A Lydia moment: Day and Keys my new qweens

  • Day, Katy, and Tammy Keys. “Starving in Cyberspace: A Discourse Analysis of Pro-Eating-Disorder Websites.” Journal of Gender Studies 17.1: 1-15. Print.

Have had a Lydia Schiavello “wow” moment throughout this article, a fantastic discourse analysis of pro-ana. It speaks my language in terms of content but also in the method of analysis they use, which looks at the discursive work being performed by agents of the pro-ana movement. This idea of subjects of analysis being the ones performing the discursive work, not the researcher is something I should have wrapped my head around ages ago. It is the users I’m studying who are also negotiating through meaning, not just little old me.

So, it’s a

Poststructuralist style of discourse analysis informed by a feminist perspective on the material downloaded from pro-eating-disorder websites. (Day and Keys, 1)

So mine might be a

Digital Anthropological style of discourse analysis informed by Mary Douglas’s notion of Purity and Danger which investigates material contained within the thinspiration, fitspiration and clean eating hashtag feeds. (Clark, …)

I guess that just highlights how obscure my topic is but in Honours level obscurity in focus is manageable.

The article is a beautiful best of of all the people I’ve been reading and it was extremely useful in illustrating how much dissent there is in the field about the way participants in pro-ana are represented in mostly feminist critiques.

Those who self-starve are presented as both ‘victims’ of culturally prescribed roles and expectations and also ‘rebels’ who are fighting and resisting these in an effort to negotiate a satisfactory feminine identity. (Day and Keys, 3)

So on the one hand you have influential writers such as Susie Orbach and Susan Bordo (qweens) who argue eating disorders can be read as body management ideals inscribed in literal form on women’s bodies, social pressures toward obtaining beauty ideals taken to their extreme.
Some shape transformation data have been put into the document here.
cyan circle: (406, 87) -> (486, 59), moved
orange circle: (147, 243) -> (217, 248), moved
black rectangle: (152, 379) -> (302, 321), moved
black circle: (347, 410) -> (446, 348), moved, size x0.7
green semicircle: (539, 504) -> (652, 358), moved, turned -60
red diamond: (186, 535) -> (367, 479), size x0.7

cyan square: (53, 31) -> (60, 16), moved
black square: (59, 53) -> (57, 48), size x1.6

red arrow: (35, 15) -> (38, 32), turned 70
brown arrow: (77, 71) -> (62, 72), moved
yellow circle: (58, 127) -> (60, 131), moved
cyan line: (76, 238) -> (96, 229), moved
And on the other hand you have more recent critiques (Susie and Susan write in a pre-internet era) which see pro-ana as a movement trying to wrest power from dominant representations of eating disorders as pathological, mental illness by reshaping themselves as a group who see “ana” as an empowering “lifestyle choice”. The language of the latter sites and posts is extremely militant, a typical site contains its beliefs in manifesto form and has commandments to live by. There is also a hero worship of the figures of “Ana” and “mia” who seem to be both toxic friends and loving saviours. In short, modern discourse in pro-ana tries to move representations of eating disorders away from beliefs in suffering, disease and victimhood.
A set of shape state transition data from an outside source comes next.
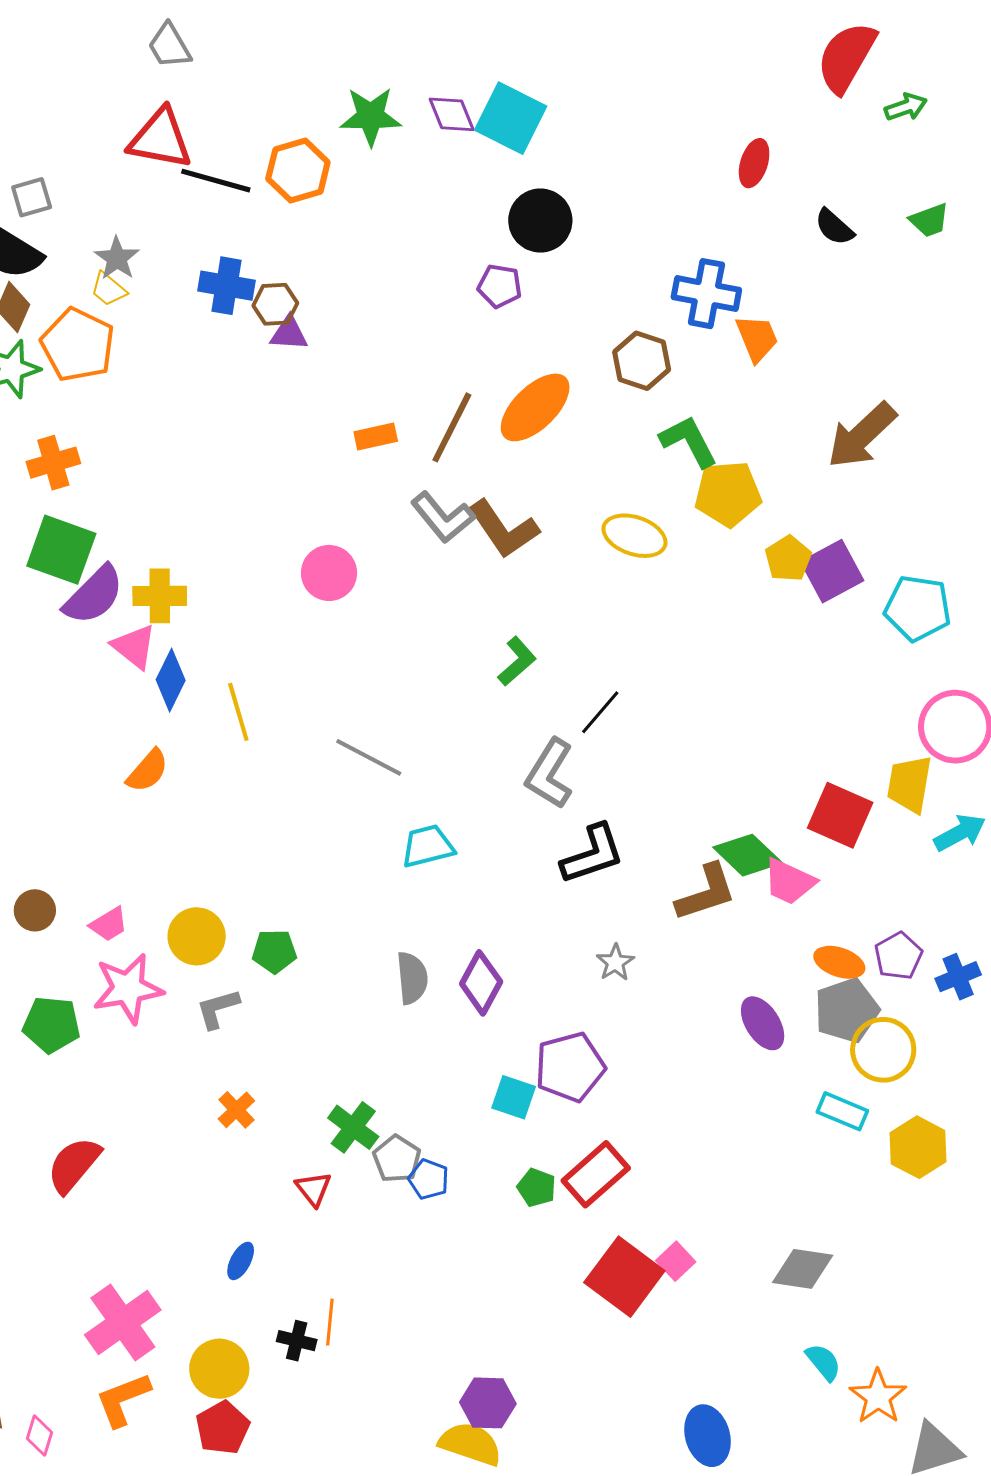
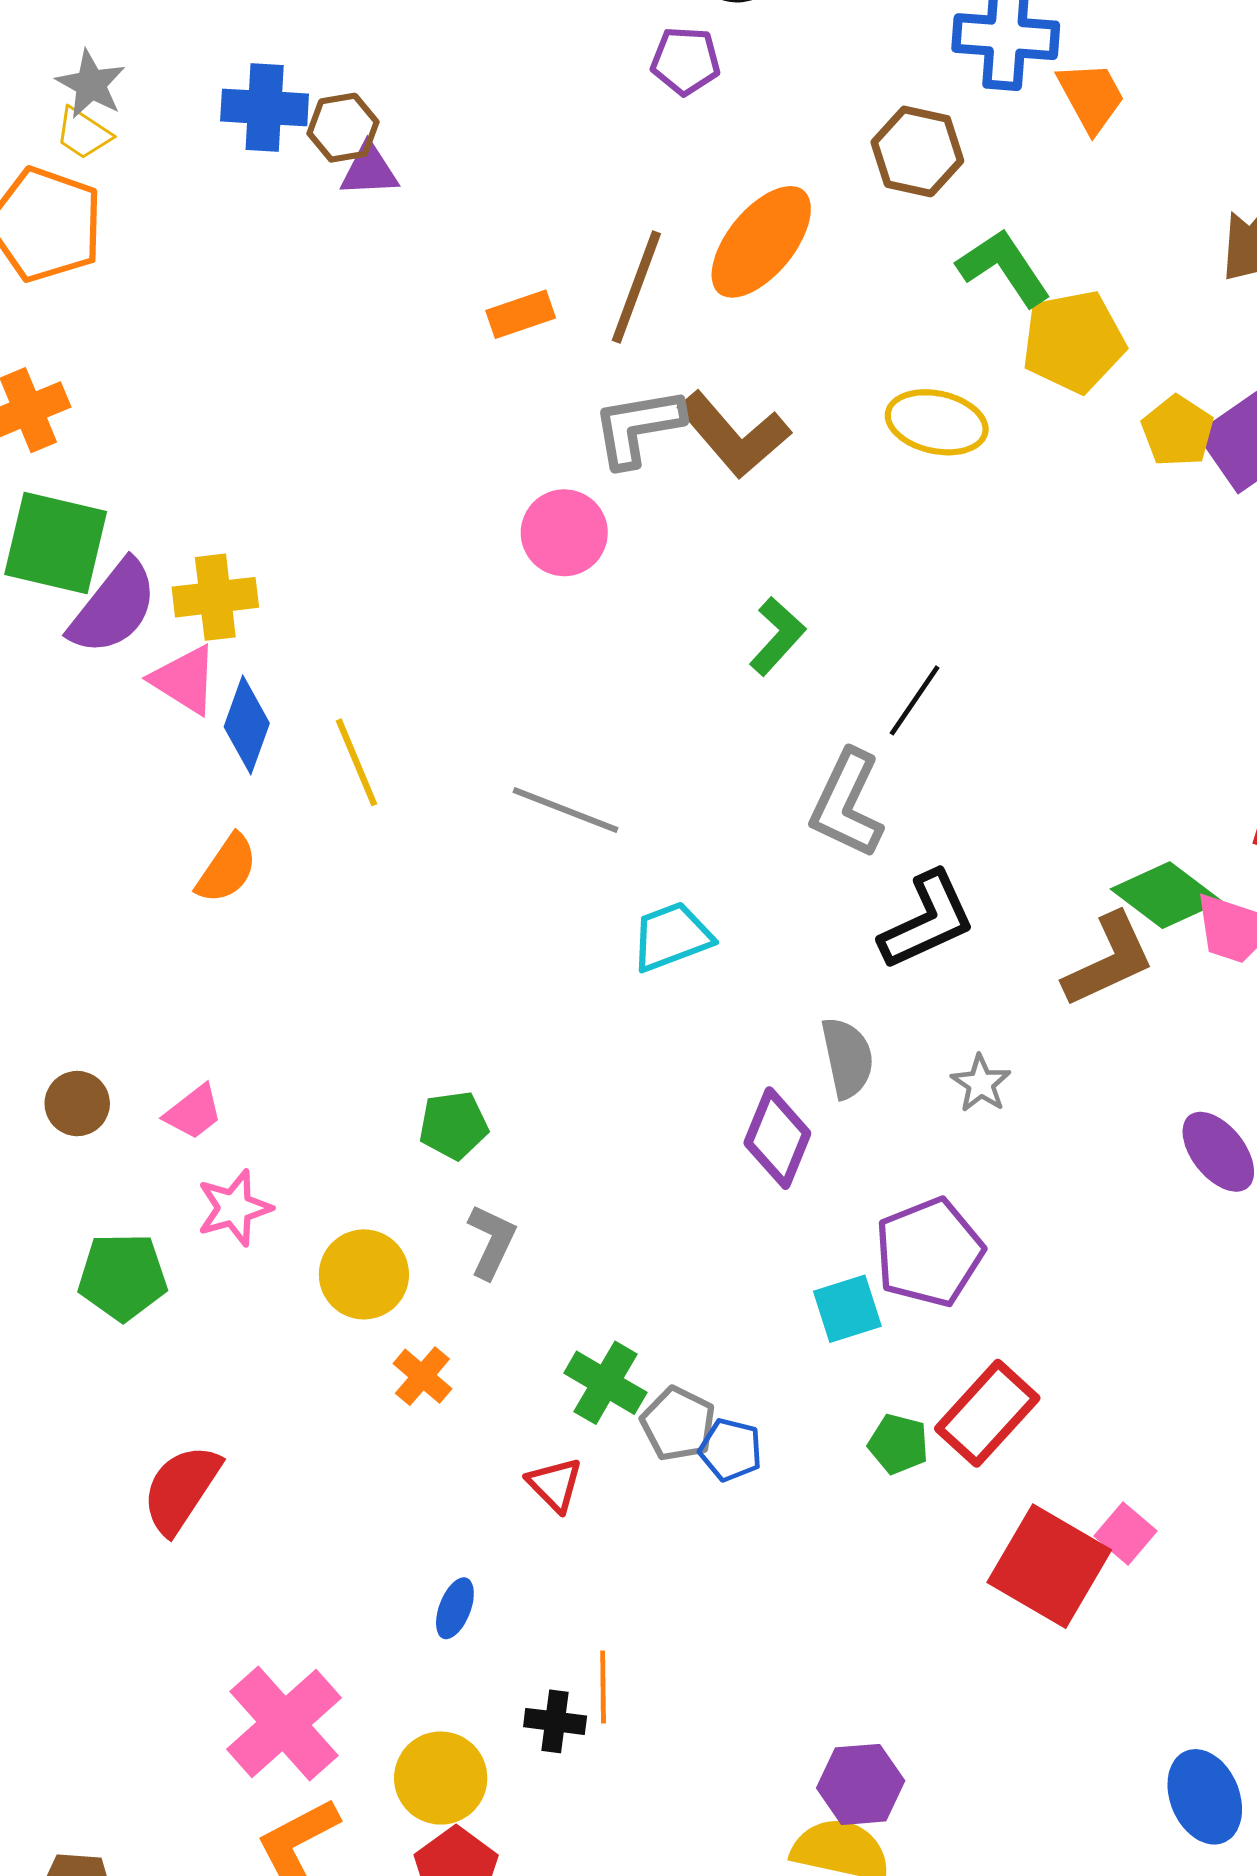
gray L-shape: (443, 517) -> (638, 427), turned 126
pink circle: (329, 573) -> (564, 533), moved
yellow circle: (197, 936) -> (364, 1274), moved
gray semicircle: (412, 978) -> (847, 1058), moved
pink star: (128, 989) -> (234, 1208), size x0.7
gray L-shape: (218, 1009) -> (492, 1241), moved, turned 138
cyan square: (514, 1097) -> (847, 1309), turned -30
It’s not, “a mental illness made me like this” (ala clinical discourse), “society made me like this” (ala Bordo and Orbach) but “I made me like this”.
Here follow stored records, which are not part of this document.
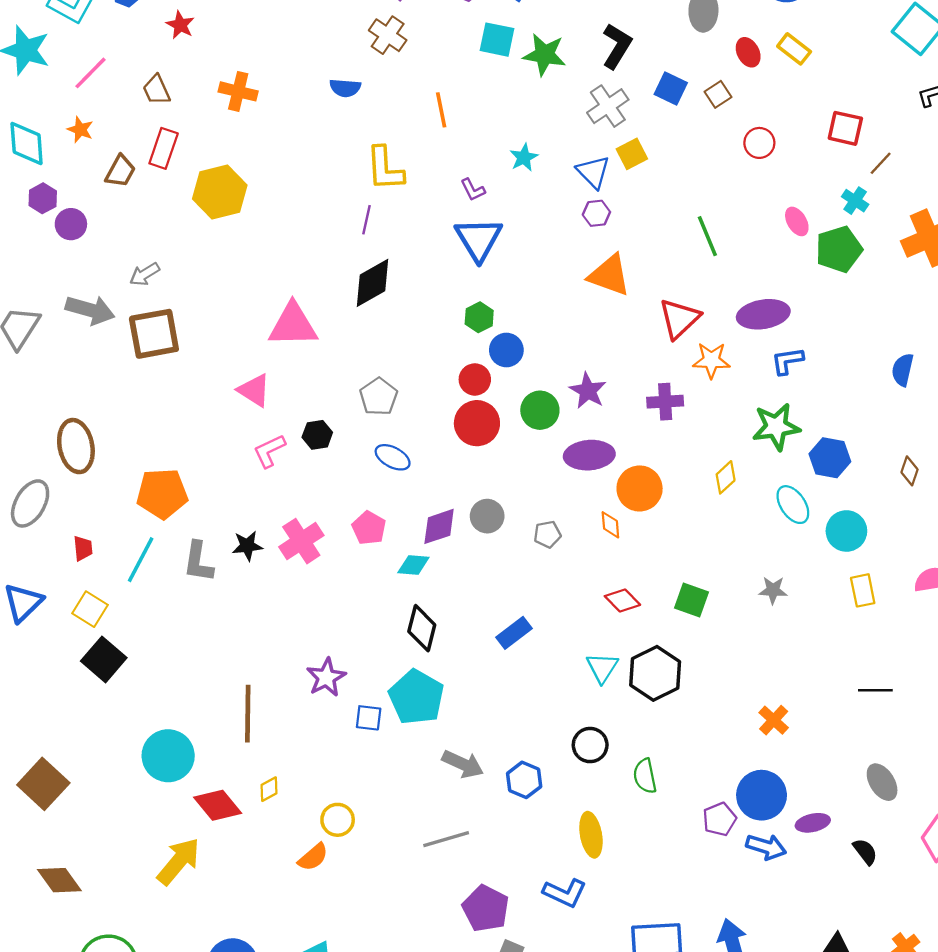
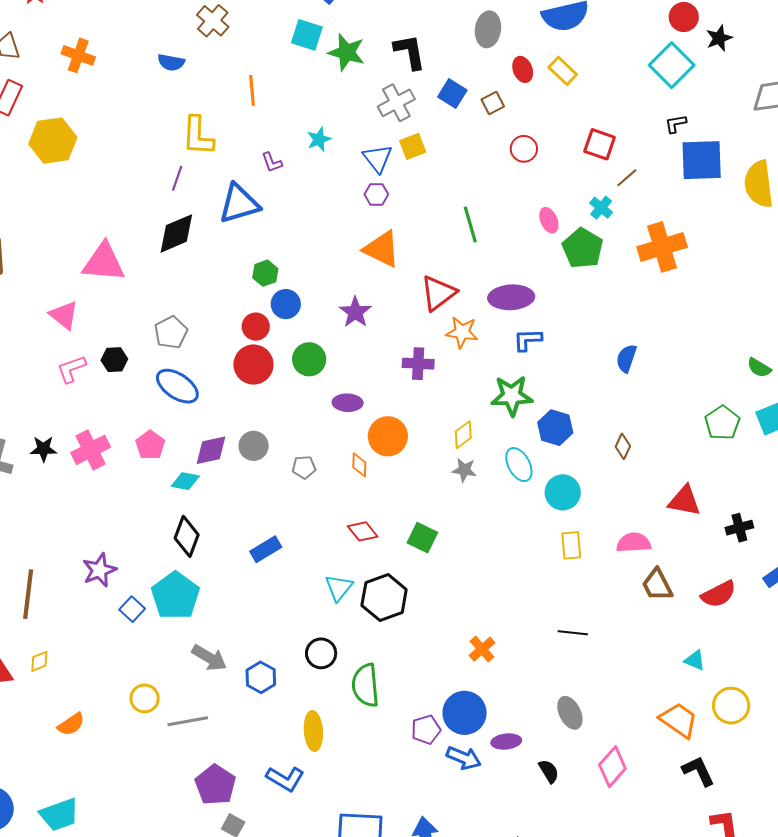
black L-shape: (617, 46) -> (410, 52), turned -48
blue triangle: (479, 239) -> (239, 204), moved, turned 39
green pentagon: (839, 249) -> (583, 248), turned -30
purple star: (588, 391) -> (355, 312), moved
purple ellipse: (589, 455) -> (348, 403), size x0.7
blue ellipse: (393, 457) -> (177, 386), size x1.4
gray star: (773, 590) -> (464, 470), moved
blue square: (369, 718) -> (132, 609), turned 30
green semicircle: (645, 776) -> (365, 685), size x1.4
yellow circle: (338, 820) -> (145, 698), moved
The writers mention the current trend toward analysing the latter statement through a Foucauldian lens, which I find fantastically interesting but it’s a bit too late in my research life this year to be summoning upon a different theorist to Mary D to explain things.

A bit more on their method:

Following the ethical guidelines produced by the Association of Internet Researchers (AOIR 2002), we decided to use public webpages and chat exchanges in publicly accessible forums only, avoiding ‘lock and key’ sites where greater privacy is assumed. In addition, steps were taken to ensure that nobody would be identifiable from the analysis, such as the removal of all names (even obvious pseudonyms) and any other information that may lead to personal identification. Further, no attempts were made to deceive those visiting the sites by, for example, TK ‘posing’ as a self-starver or someone seeking advice on weight loss. Rather, a method of ‘lurking’ was adopted (reading the messages without taking part). (Day and Keys, 6)

A big YASSSS QWEEN section. I’ll try and mirror their approach to selecting the data ethically. I’ve expunged the desire I have to interact with this community in first semester (see here) and am almost a global expert on the ethical minefield that is engaging with this community through deceptive methods. This passage made me blush guiltily but also rub my paws together gleefully.

Check this INCRED discussion of analysing things discursively instead of the embodied subjective experience of participants.

Unlike some feminist poststructuralist work in this area, we did not make use of psychoanalytic theory, such as the ideas of Lacan (e.g. Malson 1998). Rather, our analysis was largely conducted within a Foucauldian framework, thus concentrating upon the production of knowledge and the constitution of subjectivity without making recourse to unconscious processes. However, nor were we working with the idea that there is nothing beyond the text [an assertion that has been attributed to Derrida (1976)]. For example, although we agree with those such as MacSween (1993) that the body is inscribed with cultural meanings and that any bodily or physical experience is necessarily always mediated by social processes and discourses, we also regard the bodies described in the data gathered (e.g. as being subjected to rigorous and often punitive regimes) as having a physical reality. However, these bodies are ones that are not directly knowable outside of the discursive realm (Malson 1998). (Day and Keys, 6 emphasis mine)

They are careful to acknowledge that while the physical, offline experience of viewing pro-ana certainly exists and is an area of interest, they are not able to make claims about it in their own study.

I almost wrote the same paragraph last week.